Even though the information was sensitive, the emails spilled online did not include any classified information. Top secret networks generally use internal specialized military networks entirely disconnected from the internet. The cyber security researcher named Anurag Sen came across the sensitive information over the weekend and then alerted TechCrunch. A journalist from the tech blog then reached out to the U.S. government on Sunday to inform them about the security incident. USSOCOM secured the server on Monday morning.
In a quote to TechCrunch, USSOCOM spokesperson Ken McGraw said there is an ongoing investigation and confirmed that no one hacked the U.S. combatant command. Even though the server is now secure, the U.S. military has not yet been able to verify whether the information has been accessed by anyone and the type of information that might have been stolen. The now-secured misconfigured server was sitting on Microsoft Azure’s government cloud. Microsoft has not yet released a statement about the incident.

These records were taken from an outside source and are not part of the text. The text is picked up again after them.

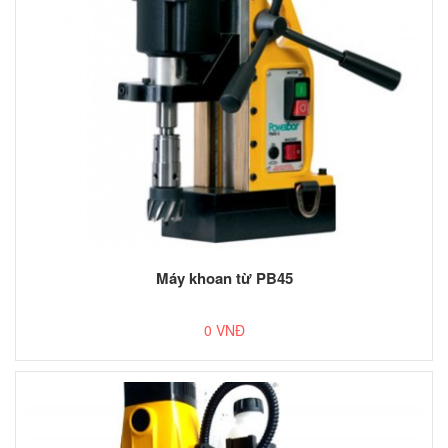
Máy khoan từ PB45
0 VNĐ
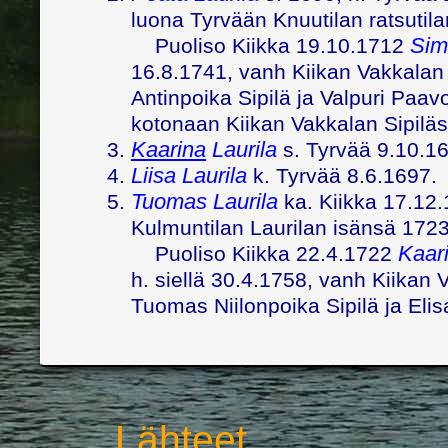
luona Tyrvään Knuutilan ratsutil
Sim
Puoliso Kiikka 19.10.1712
16.8.1741, vanh Kiikan Vakkalan Si
Antinpoika Sipilä ja Valpuri Paavo
kotonaan Kiikan Vakkalan Sipiläs
Kaarina
Laurila
s. Tyrvää 9.10.16
Liisa Laurila
k. Tyrvää 8.6.1697.
Tuomas Laurila
ka. Kiikka 17.12.
Kulmuntilan Laurilan isänsä 1723
Kaari
Puoliso Kiikka 22.4.1722
h. siellä 30.4.1758, vanh Kiikan V
Tuomas Niilonpoika Sipilä ja Eli
Lähteet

The data was believed to have been left in the open for about two to three weeks before the cyber researcher found it. Anyone from anywhere worldwide could browse through the files if they knew the I.P. address. The cyber security incident is not an attack from a foreign state but a network misconfiguration that left the sensitive info on an unprotected server.
Emails were not the only data on the server; other information included extremely personal questionnaires from government staff. Such questionnaires contain sensitive information, such as social security numbers (SSN) and address info, and are used for vetting personnel seeking security clearance. The answers also include information about people such as relatives and friends of the questioned government staff.
Seeing a U.S. Department of Defense server with emails from many years being entirely left out in the open is scary, but this is not the first time such servers are left unprotected. Over the years, multiple high-profile companies have made the same mistake, and it appears that the U.S. military also occasionally has room for human error.